(Document images with source code)
——
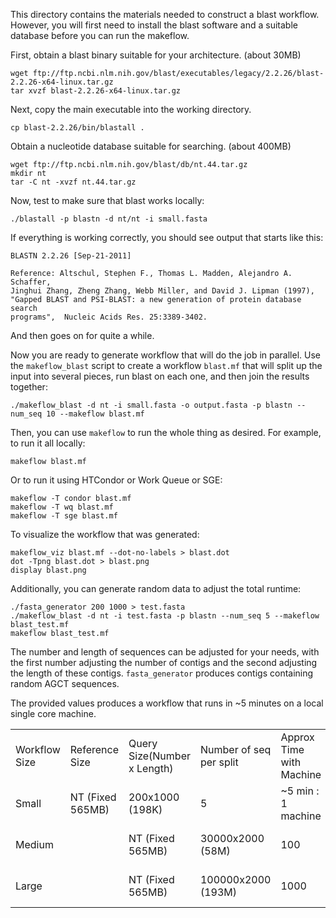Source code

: This directory contains the materials needed to construct a blast workflow.
However, you will first need to install the blast software and a suitable
database before you can run the makeflow.

First, obtain a blast binary suitable for your architecture. (about 30MB)
```
wget ftp://ftp.ncbi.nlm.nih.gov/blast/executables/legacy/2.2.26/blast-2.2.26-x64-linux.tar.gz
tar xvzf blast-2.2.26-x64-linux.tar.gz
```

Next, copy the main executable into the working directory.
```
cp blast-2.2.26/bin/blastall .
```

Obtain a nucleotide database suitable for searching. (about 400MB)
```
wget ftp://ftp.ncbi.nlm.nih.gov/blast/db/nt.44.tar.gz
mkdir nt
tar -C nt -xvzf nt.44.tar.gz
```

Now, test to make sure that blast works locally:
```
./blastall -p blastn -d nt/nt -i small.fasta

```

If everything is working correctly, you should see output that starts like this:

```
BLASTN 2.2.26 [Sep-21-2011]

Reference: Altschul, Stephen F., Thomas L. Madden, Alejandro A. Schaffer, 
Jinghui Zhang, Zheng Zhang, Webb Miller, and David J. Lipman (1997), 
"Gapped BLAST and PSI-BLAST: a new generation of protein database search
programs",  Nucleic Acids Res. 25:3389-3402.

```

And then goes on for quite a while.

Now you are ready to generate workflow that will do the job in parallel.
Use the `makeflow_blast` script to create a workflow `blast.mf` that
will split up the input into several pieces, run blast on each one,
and then join the results together:

```
./makeflow_blast -d nt -i small.fasta -o output.fasta -p blastn --num_seq 10 --makeflow blast.mf
```

Then, you can use `makeflow` to run the whole thing as desired.
For example, to run it all locally:

```
makeflow blast.mf
```

Or to run it using HTCondor or Work Queue or SGE:
```
makeflow -T condor blast.mf
makeflow -T wq blast.mf
makeflow -T sge blast.mf
```

To visualize the workflow that was generated:
```
makeflow_viz blast.mf --dot-no-labels > blast.dot
dot -Tpng blast.dot > blast.png
display blast.png
```

Additionally, you can generate random data to adjust the total runtime:
```
./fasta_generator 200 1000 > test.fasta
./makeflow_blast -d nt -i test.fasta -p blastn --num_seq 5 --makeflow blast_test.mf
makeflow blast_test.mf
```

The number and length of sequences can be adjusted for your needs, with the first number 
adjusting the number of contigs and the second adjusting the length of these contigs.
`fasta_generator` produces contigs containing random AGCT sequences.

The provided values produces a workflow that runs in ~5 minutes on a local single core machine.

<table cellpadding=20>
<tr><td>Workflow Size<td>Reference Size<td>Query Size(Number x Length)<td>Number of seq per split<td> Approx Time with Machine
<tr><td>Small<td>NT (Fixed 565MB)<td>200x1000 (198K)<td>5 <td> ~5 min : 1 machine
<tr><td>Medium<td><td>NT (Fixed 565MB)<td>30000x2000 (58M)<td>100 <td> ~20 min : 20 machines
<tr><td>Large<td><td>NT (Fixed 565MB)<td>100000x2000 (193M)<td>1000 <td> ~30 min : 75 machines
</table>

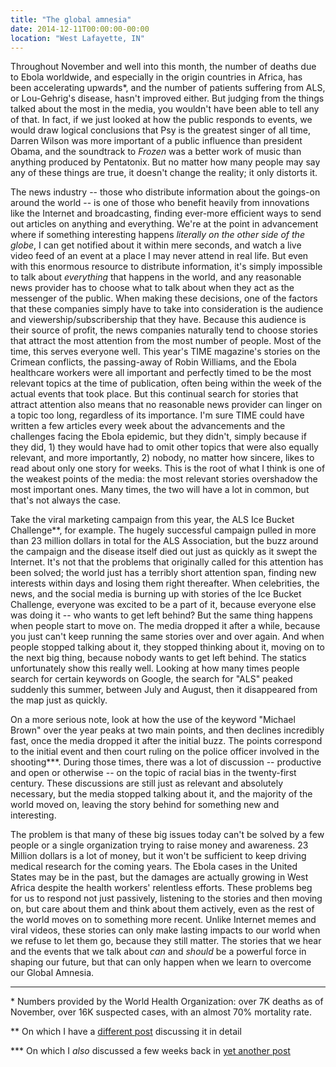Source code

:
 ```yaml
---
title: "The global amnesia"
date: 2014-12-11T00:00:00-00:00
location: "West Lafayette, IN"
---
```


Throughout November and well into this month, the number of deaths due to Ebola worldwide, and especially in the origin countries in Africa, has been accelerating upwards\*, and the number of patients suffering from ALS, or Lou-Gehrig's disease, hasn't improved either. But judging from the things talked about the most in the media, you wouldn't have been able to tell any of that. In fact, if we just looked at how the public responds to events, we would draw logical conclusions that Psy is the greatest singer of all time, Darren Wilson was more important of a public influence than president Obama, and the soundtrack to _Frozen_ was a better work of music than anything produced by Pentatonix. But no matter how many people may say any of these things are true, it doesn't change the reality; it only distorts it.

The news industry -- those who distribute information about the goings-on around the world -- is one of those who benefit heavily from innovations like the Internet and broadcasting, finding ever-more efficient ways to send out articles on anything and everything. We're at the point in advancement where if something interesting happens _literally on the other side of the globe_, I can get notified about it within mere seconds, and watch a live video feed of an event at a place I may never attend in real life. But even with this enormous resource to distribute information, it's simply impossible to talk about _everything_ that happens in the world, and any reasonable news provider has to choose what to talk about when they act as the messenger of the public. When making these decisions, one of the factors that these companies simply have to take into consideration is the audience and viewership/subscribership that they have. Because this audience is their source of profit, the news companies naturally tend to choose stories that attract the most attention from the most number of people. Most of the time, this serves everyone well. This year's TIME magazine's stories on the Crimean conflicts, the passing-away of Robin Williams, and the Ebola healthcare workers were all important and perfectly timed to be the most relevant topics at the time of publication, often being within the week of the actual events that took place. But this continual search for stories that attract attention also means that no reasonable news provider can linger on a topic too long, regardless of its importance. I'm sure TIME could have written a few articles every week about the advancements and the challenges facing the Ebola epidemic, but they didn't, simply because if they did, 1) they would have had to omit other topics that were also equally relevant, and more importantly, 2) nobody, no matter how sincere, likes to read about only one story for weeks. This is the root of what I think is one of the weakest points of the media: the most relevant stories overshadow the most important ones. Many times, the two will have a lot in common, but that's not always the case.

Take the viral marketing campaign from this year, the ALS Ice Bucket Challenge\*\*, for example. The hugely successful campaign pulled in more than 23 million dollars in total for the ALS Association, but the buzz around the campaign and the disease itself died out just as quickly as it swept the Internet. It's not that the problems that originally called for this attention has been solved; the world just has a terribly short attention span, finding new interests within days and losing them right thereafter. When celebrities, the news, and the social media is burning up with stories of the Ice Bucket Challenge, everyone was excited to be a part of it, because everyone else was doing it -- who wants to get left behind? But the same thing happens when people start to move on. The media dropped it after a while, because you just can't keep running the same stories over and over again. And when people stopped talking about it, they stopped thinking about it, moving on to the next big thing, because nobody wants to get left behind. The statics unfortunately show this really well. Looking at how many times people search for certain keywords on Google, the search for "ALS" peaked suddenly this summer, between July and August, then it disappeared from the map just as quickly.

On a more serious note, look at how the use of the keyword "Michael Brown" over the year peaks at two main points, and then declines incredibly fast, once the media dropped it after the initial buzz. The points correspond to the initial event and then court ruling on the police officer involved in the shooting\*\*\*. During those times, there was a lot of discussion -- productive and open or otherwise -- on the topic of racial bias in the twenty-first century. These discussions are still just as relevant and absolutely necessary, but the media stopped talking about it, and the majority of the world moved on, leaving the story behind for something new and interesting.

The problem is that many of these big issues today can't be solved by a few people or a single organization trying to raise money and awareness. 23 Million dollars is a lot of money, but it won't be sufficient to keep driving medical research for the coming years. The Ebola cases in the United States may be in the past, but the damages are actually growing in West Africa despite the health workers' relentless efforts. These problems beg for us to respond not just passively, listening to the stories and then moving on, but care about them and think about them actively, even as the rest of the world moves on to something more recent. Unlike Internet memes and viral videos, these stories can only make lasting impacts to our world when we refuse to let them go, because they still matter. The stories that we hear and the events that we talk about _can_ and _should_ be a powerful force in shaping our future, but that can only happen when we learn to overcome our Global Amnesia.

---

\* Numbers provided by the World Health Organization: over 7K deaths as of November, over 16K suspected cases, with an almost 70% mortality rate.

\*\* On which I have a [different post](/posts/new-ui-for-social-change/) discussing it in detail

\*\*\* On which I _also_ discussed a few weeks back in [yet another post](/posts/blind-virtue/)
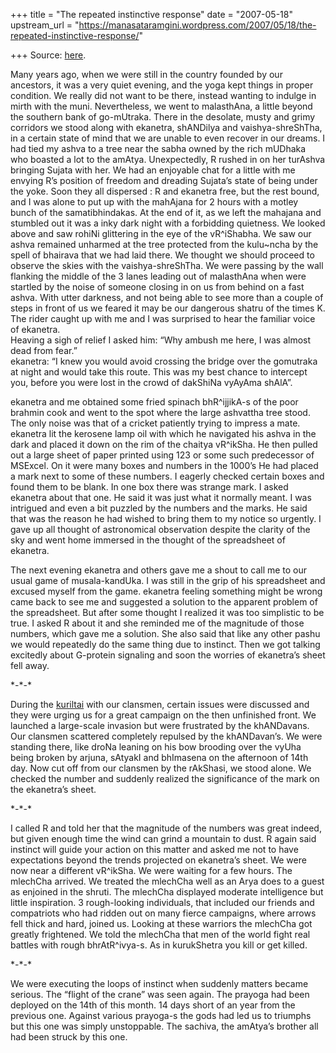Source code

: +++
title = "The repeated instinctive response"
date = "2007-05-18"
upstream_url = "https://manasataramgini.wordpress.com/2007/05/18/the-repeated-instinctive-response/"

+++
Source: [here](https://manasataramgini.wordpress.com/2007/05/18/the-repeated-instinctive-response/).

Many years ago, when we were still in the country founded by our
ancestors, it was a very quiet evening, and the yoga kept things in
proper condition. We really did not want to be there, instead wanting to
indulge in mirth with the muni. Nevertheless, we went to malasthAna, a
little beyond the southern bank of go-mUtraka. There in the desolate,
musty and grimy corridors we stood along with ekanetra, shANDilya and
vaishya-shreShTha, in a certain state of mind that we are unable to even
recover in our dreams. I had tied my ashva to a tree near the sabha
owned by the rich mUDhaka who boasted a lot to the amAtya. Unexpectedly,
R rushed in on her turAshva bringing Sujata with her. We had an
enjoyable chat for a little with me envying R’s position of freedom and
dreading Sujata’s state of being under the yoke. Soon they all dispersed
: R and ekanetra free, but the rest bound, and I was alone to put up
with the mahAjana for 2 hours with a motley bunch of the
samatibhindakas. At the end of it, as we left the mahajana and stumbled
out it was a inky dark night with a forbidding quietness. We looked
above and saw rohiNi glittering in the eye of the vR^iShabha. We saw our
ashva remained unharmed at the tree protected from the kulu\~ncha by the
spell of bhairava that we had laid there. We thought we should proceed
to observe the skies with the vaishya-shreShTha. We were passing by the
wall flanking the middle of the 3 lanes leading out of malasthAna when
were startled by the noise of someone closing in on us from behind on a
fast ashva. With utter darkness, and not being able to see more than a
couple of steps in front of us we feared it may be our dangerous shatru
of the times K. The rider caught up with me and I was surprised to hear
the familiar voice of ekanetra.  
Heaving a sigh of relief I asked him: “Why ambush me here, I was almost
dead from fear.”  
ekanetra: “I knew you would avoid crossing the bridge over the gomutraka
at night and would take this route. This was my best chance to intercept
you, before you were lost in the crowd of dakShiNa vyAyAma shAlA”.

ekanetra and me obtained some fried spinach bhR^ijjikA-s of the poor
brahmin cook and went to the spot where the large ashvattha tree stood.
The only noise was that of a cricket patiently trying to impress a mate.
ekanetra lit the kerosene lamp oil with which he navigated his ashva in
the dark and placed it down on the rim of the chaitya vR^ikSha. He then
pulled out a large sheet of paper printed using 123 or some such
predecessor of MSExcel. On it were many boxes and numbers in the 1000’s
He had placed a mark next to some of these numbers. I eagerly checked
certain boxes and found them to be blank. In one box there was strange
mark. I asked ekanetra about that one. He said it was just what it
normally meant. I was intrigued and even a bit puzzled by the numbers
and the marks. He said that was the reason he had wished to bring them
to my notice so urgently. I gave up all thought of astronomical
observation despite the clarity of the sky and went home immersed in the
thought of the spreadsheet of ekanetra.

The next evening ekanetra and others gave me a shout to call me to our
usual game of musala-kandUka. I was still in the grip of his spreadsheet
and excused myself from the game. ekanetra feeling something might be
wrong came back to see me and suggested a solution to the apparent
problem of the spreadsheet. But after some thought I realized it was too
simplistic to be true. I asked R about it and she reminded me of the
magnitude of those numbers, which gave me a solution. She also said that
like any other pashu we would repeatedly do the same thing due to
instinct. Then we got talking excitedly about G-protein signaling and
soon the worries of ekanetra’s sheet fell away.

\*-\*-\*

During the
[kuriltai](http://www.blogger.com/publish-confirmation.g?blogID=7010598&postID=110456498780989171&timestamp=1179553730856&javascriptEnabled=true)
with our clansmen, certain issues were discussed and they were urging us
for a great campaign on the then unfinished front. We launched a
large-scale invasion but were frustrated by the khANDavans. Our clansmen
scattered completely repulsed by the khANDavan’s. We were standing
there, like droNa leaning on his bow brooding over the vyUha being
broken by arjuna, sAtyakI and bhImasena on the afternoon of 14th day.
Now cut off from our clansmen by the rAkShasi, we stood alone. We
checked the number and suddenly realized the significance of the mark on
the ekanetra’s sheet.

\*-\*-\*

I called R and told her that the magnitude of the numbers was great
indeed, but given enough time the wind can grind a mountain to dust. R
again said instinct will guide your action on this matter and asked me
not to have expectations beyond the trends projected on ekanetra’s
sheet. We were now near a different vR^ikSha. We were waiting for a few
hours. The mlechCha arrived. We treated the mlechCha well as an Arya
does to a guest as enjoined in the shruti. The mlechCha displayed
moderate intelligence but little inspiration. 3 rough-looking
individuals, that included our friends and compatriots who had ridden
out on many fierce campaigns, where arrows fell thick and hard, joined
us. Looking at these warriors the mlechCha got greatly frightened. We
told the mlechCha that men of the world fight real battles with rough
bhrAtR^ivya-s. As in kurukShetra you kill or get killed.

\*-\*-\*

We were executing the loops of instinct when suddenly matters became
serious. The “flight of the crane” was seen again. The prayoga had been
deployed on the 14th of this month. 14 days short of an year from the
previous one. Against various prayoga-s the gods had led us to triumphs
but this one was simply unstoppable. The sachiva, the amAtya’s brother
all had been struck by this one.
——
*What to do*
Copy out exactly, with no pictures, the lines of the data from the first one through the line bearing "And then goes on for quite a while.".

*Task answer*
Source code

: This directory contains the materials needed to construct a blast workflow.
However, you will first need to install the blast software and a suitable
database before you can run the makeflow.

First, obtain a blast binary suitable for your architecture. (about 30MB)
```
wget ftp://ftp.ncbi.nlm.nih.gov/blast/executables/legacy/2.2.26/blast-2.2.26-x64-linux.tar.gz
tar xvzf blast-2.2.26-x64-linux.tar.gz
```

Next, copy the main executable into the working directory.
```
cp blast-2.2.26/bin/blastall .
```

Obtain a nucleotide database suitable for searching. (about 400MB)
```
wget ftp://ftp.ncbi.nlm.nih.gov/blast/db/nt.44.tar.gz
mkdir nt
tar -C nt -xvzf nt.44.tar.gz
```

Now, test to make sure that blast works locally:
```
./blastall -p blastn -d nt/nt -i small.fasta

```

If everything is working correctly, you should see output that starts like this:

```
BLASTN 2.2.26 [Sep-21-2011]

Reference: Altschul, Stephen F., Thomas L. Madden, Alejandro A. Schaffer, 
Jinghui Zhang, Zheng Zhang, Webb Miller, and David J. Lipman (1997), 
"Gapped BLAST and PSI-BLAST: a new generation of protein database search
programs",  Nucleic Acids Res. 25:3389-3402.

```

And then goes on for quite a while.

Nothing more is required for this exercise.